Я забрала у Германа листок с телефоном и пошла в вагон, но Герман проследовал за мной, усадил на свободное место и поцеловал… руку. Сказал:
— До свидания! Только обязательно позвоните! — И почти бегом ринулся к выходу — уже объявили отправление.
Через пару станций я поймала себя на том, что сижу и тупо свою руку рассматриваю. Да, забавный парень. Странный, но забавный. Совсем не те у меня ассоциации были с петушинскими электричками, право слово. Как в них морду бьют, наблюдала неоднократно, но вот чтобы руки целовали… Бывает же…
— А… Ты… Наконец-то… — Мама вышла из кухни и теперь стояла в противоположном конце коридора, отирая мокрые руки о засаленный красный передник. Она смотрела оценивающе-пристально: ее зеленый взгляд медленно скользил по мне сверху вниз, подобный лучу сканера. Это был ее фирменный взгляд, всегдашний, и в последнее время мне нередко казалось, что вот сейчас у мамы в боку что-то щелкнет, и с визгом поползет наружу лист бумаги с моим черно-белым изображением.
— Ну, что опять? Ну что у тебя все время морда такая кислая? — Мама уже скачала всю нужную информацию и теперь подводила итоги. — Ты хоть посмотри на себя!
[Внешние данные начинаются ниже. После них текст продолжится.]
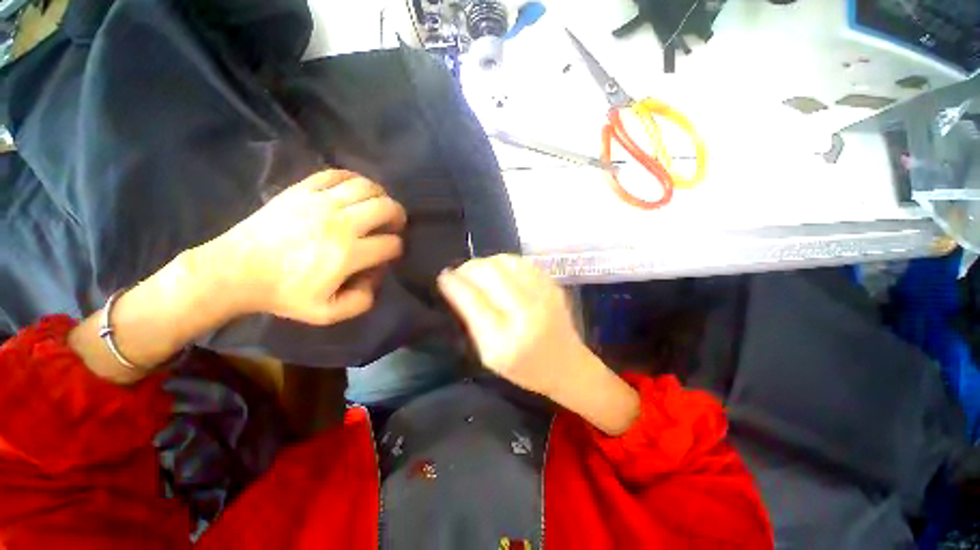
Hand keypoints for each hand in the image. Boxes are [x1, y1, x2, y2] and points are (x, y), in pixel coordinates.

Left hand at [200, 170, 405, 324]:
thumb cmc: (283, 293)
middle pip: (386, 208)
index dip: (397, 248)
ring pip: (366, 186)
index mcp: (347, 254)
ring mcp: (320, 202)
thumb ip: (361, 301)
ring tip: (378, 206)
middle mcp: (340, 223)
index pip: (391, 243)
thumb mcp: (327, 313)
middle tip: (394, 224)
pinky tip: (354, 191)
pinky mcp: (302, 190)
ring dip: (381, 196)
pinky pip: (337, 174)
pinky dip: (353, 179)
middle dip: (398, 216)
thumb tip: (375, 278)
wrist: (235, 270)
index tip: (389, 253)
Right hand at [437, 254, 590, 397]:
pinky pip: (521, 262)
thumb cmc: (524, 368)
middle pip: (490, 273)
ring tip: (478, 272)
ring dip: (485, 262)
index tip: (443, 277)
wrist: (567, 366)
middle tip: (459, 273)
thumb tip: (454, 286)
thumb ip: (471, 321)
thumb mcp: (489, 355)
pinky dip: (503, 263)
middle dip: (468, 268)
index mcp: (506, 340)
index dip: (454, 283)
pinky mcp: (553, 285)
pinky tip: (498, 272)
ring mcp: (544, 294)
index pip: (473, 300)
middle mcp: (527, 312)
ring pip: (505, 261)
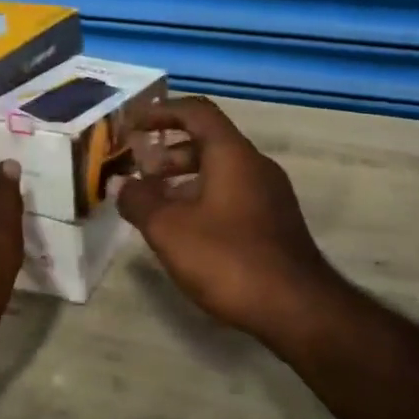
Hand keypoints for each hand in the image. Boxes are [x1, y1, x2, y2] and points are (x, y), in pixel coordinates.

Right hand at [116, 96, 341, 344]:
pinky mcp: (275, 221)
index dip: (161, 112)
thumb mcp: (170, 230)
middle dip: (168, 152)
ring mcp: (270, 194)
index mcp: (232, 154)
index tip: (132, 126)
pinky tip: (186, 230)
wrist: (296, 306)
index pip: (196, 112)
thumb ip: (140, 202)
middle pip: (208, 142)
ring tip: (155, 205)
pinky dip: (204, 198)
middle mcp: (256, 165)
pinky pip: (233, 194)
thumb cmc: (228, 259)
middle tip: (139, 173)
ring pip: (221, 171)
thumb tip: (122, 185)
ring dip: (184, 179)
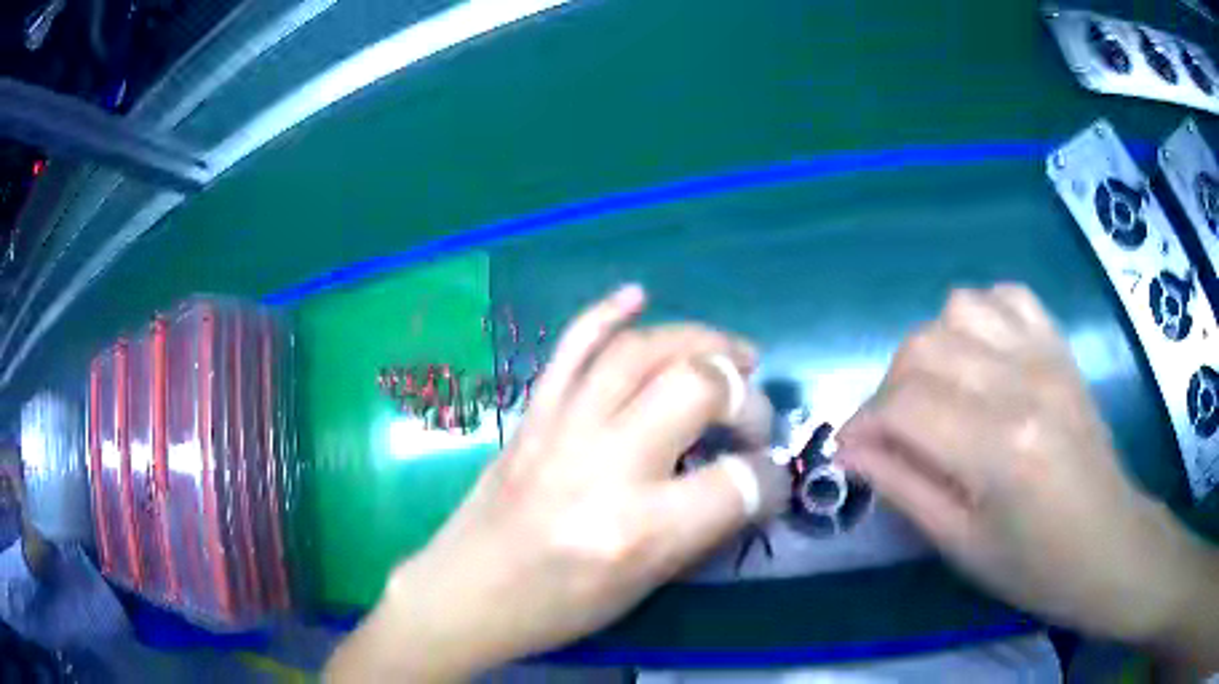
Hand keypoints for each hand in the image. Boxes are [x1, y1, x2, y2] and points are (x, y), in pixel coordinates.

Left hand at [326, 285, 786, 681]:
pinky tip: (637, 296)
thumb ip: (700, 527)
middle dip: (743, 394)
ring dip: (697, 340)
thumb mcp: (644, 585)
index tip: (770, 481)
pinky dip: (606, 312)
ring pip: (639, 351)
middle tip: (750, 412)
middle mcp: (604, 468)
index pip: (740, 483)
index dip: (772, 479)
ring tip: (730, 353)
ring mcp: (561, 430)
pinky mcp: (531, 415)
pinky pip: (570, 346)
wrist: (466, 594)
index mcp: (639, 531)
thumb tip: (744, 480)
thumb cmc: (557, 608)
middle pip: (696, 388)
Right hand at [837, 285, 1218, 656]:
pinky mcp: (1060, 348)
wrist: (1108, 543)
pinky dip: (978, 317)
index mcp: (999, 450)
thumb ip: (903, 488)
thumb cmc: (1035, 565)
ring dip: (931, 349)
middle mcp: (1022, 385)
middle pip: (923, 347)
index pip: (904, 407)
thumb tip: (851, 450)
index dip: (862, 425)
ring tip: (936, 393)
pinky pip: (1006, 296)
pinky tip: (979, 357)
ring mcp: (1046, 356)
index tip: (849, 451)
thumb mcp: (961, 546)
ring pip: (958, 309)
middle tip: (892, 432)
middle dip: (888, 389)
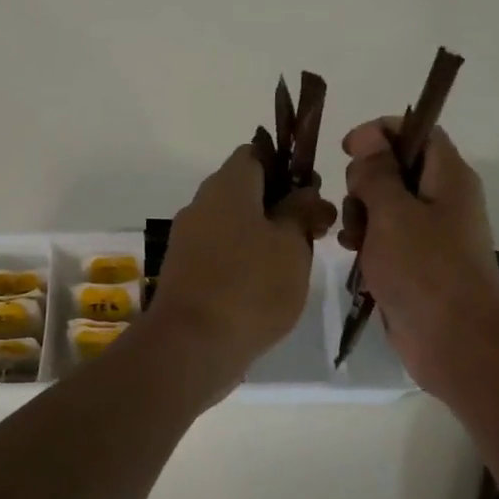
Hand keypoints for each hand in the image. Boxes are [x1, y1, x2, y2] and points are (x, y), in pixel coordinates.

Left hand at [148, 145, 337, 383]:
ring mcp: (188, 239)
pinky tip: (267, 286)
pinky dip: (244, 260)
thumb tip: (306, 192)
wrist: (192, 345)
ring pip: (234, 223)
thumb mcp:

Ты — человек-мрак! Когда ты последний раз улыбалась?! И кому ты нужна-то такая, с таким характером! О, я несчастная! Ты же замуж ни-ког-да не выйдешь! Внуков мне не родишь! Да кто тебя возьмет с такой страдальческой миной?! Истеричка?…
Мама все говорила и говорила; я слушала, а тем временем потихонечку раздевалась: тянула с плеча свою видавшую виды дутую курточку, вокруг кисти сворачивала шарфик, шарфик прятала в кепку, кепку — в рукав… Краткое содержание предлинной маминой тирады сводилось примерно к следующему: я — нелепая ошибка природы, и поэтому она (мама) никогда не станет бабушкой, о чем сожалеет.
Потом я отыскала тапочки, прошла в комнату, ткнула кнопку телевизора.
Мама отправилась за мной, ее речь не блистала разнообразием, но звучали, звучали в голосе трагические нотки, нотки непоправимые… (Господи! Как же она достала!)